Coming on stage to what are surprisingly subdued cheers, they launch into two older tracks Catacomb and Superman.

But there’s something in the air that doesn’t feel quite right.

Even though it’s quite early in the set, there’s definitely an impression of a band going through the motions, which is worrying considering that this is a band playing their first gig of a long campaign.

Yet, to be fair, let’s not put all of the blame on the band.

Tonight is an arena gig squashed into a university, with that unique blend of crowd that only an arena gig brings, but it seems that a chunk of the crowd are ambling round looking for a better spec, a majority are watching it solely through their phone screens, and this leads to the feeling that there that no-one seems just lost in the music.

Is this what we’ve become?

A soulless bunch with a passing interest in what’s happening on stage, just here for the sake of being able to say they were here rather than engaging with the band?

You hope the big tunes will change this.

Maybe Tomorrow is the first of these and it comes and goes with a bit more of a positive reaction, but unfortunately this soon passes.

It sporadically kicks into life, such at the end of Mr and Mrs Smith where drummer Jamie Morrison (a man who spends the night doing most of the band’s heavy lifting) showcases his obvious talents, but then the mood soon comes back to Earth.

The set descends into a largely similar sounding set of tunes, and whatever passion they once had seems to have dissipated into an inane bluesy take on fake indie.

Each song off the new album seems to illicit the same response as the referees’ assistant putting up the added time board at the end of a match, it has people scarpering towards the exit/toilets/bar.

The band are not doing much to remedy this onstage, there’s not much in the way of crowd banter and there is no way their Fit-bits are going to show anywhere near 10.000 steps each as there’s hardly any movement from any of them.

I look at my watch and we are an hour in already and we’ve not had any more of the big hitting singles.

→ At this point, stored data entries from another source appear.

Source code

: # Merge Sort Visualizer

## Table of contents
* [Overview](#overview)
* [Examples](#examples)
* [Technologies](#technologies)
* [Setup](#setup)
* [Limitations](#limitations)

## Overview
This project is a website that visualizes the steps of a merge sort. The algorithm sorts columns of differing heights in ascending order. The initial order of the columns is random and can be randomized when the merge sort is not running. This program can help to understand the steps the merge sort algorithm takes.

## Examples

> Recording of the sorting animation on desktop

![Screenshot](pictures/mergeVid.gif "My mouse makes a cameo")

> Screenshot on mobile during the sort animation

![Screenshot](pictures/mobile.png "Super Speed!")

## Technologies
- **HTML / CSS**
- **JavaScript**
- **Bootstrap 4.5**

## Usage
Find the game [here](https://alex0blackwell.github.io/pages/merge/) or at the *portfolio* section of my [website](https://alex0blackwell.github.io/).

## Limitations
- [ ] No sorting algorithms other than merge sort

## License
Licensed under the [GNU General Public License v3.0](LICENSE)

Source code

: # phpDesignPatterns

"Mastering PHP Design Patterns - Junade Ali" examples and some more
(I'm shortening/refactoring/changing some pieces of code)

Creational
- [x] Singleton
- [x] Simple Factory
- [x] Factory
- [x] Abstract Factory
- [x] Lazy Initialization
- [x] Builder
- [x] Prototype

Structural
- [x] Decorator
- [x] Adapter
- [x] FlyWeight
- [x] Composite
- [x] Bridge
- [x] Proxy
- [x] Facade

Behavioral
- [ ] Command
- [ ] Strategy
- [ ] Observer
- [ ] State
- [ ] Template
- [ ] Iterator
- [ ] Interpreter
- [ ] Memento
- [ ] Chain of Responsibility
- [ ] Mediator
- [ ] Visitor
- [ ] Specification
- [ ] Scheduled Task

This is going to be some last hour.


The singalongs seem to start coming, but only in the same way that a party in a pub will sing along to a jukebox, it still doesn’t feel like a communal experience between audience and band.

By this time, my open mindedness had gone out of the window, this is not my idea of fun.

1917: Sam Mendes’ immersive shove into the brutal reality of WWI

And then the chords to Have A Nice Day strike up and I’d forgotten (a) that this was a Stereophonics single and (b) how much I hated this song.

“I drive around all day and kill processed fish”.


But then I have a moment where I start to feel bad, am I being too harsh, am I just mis-remembering them?

Then they play Mr Writer, that song that slates music journalists, so I instantly feel better.

The rest of the set takes a turn upwards, we get Just Looking, Local Boy In The Photograph and The Bartender And The Thief, but it is scant consolation for what has gone before.

Tedious beyond belief. Just telling it like it really is.

The fairy lights were lovely though.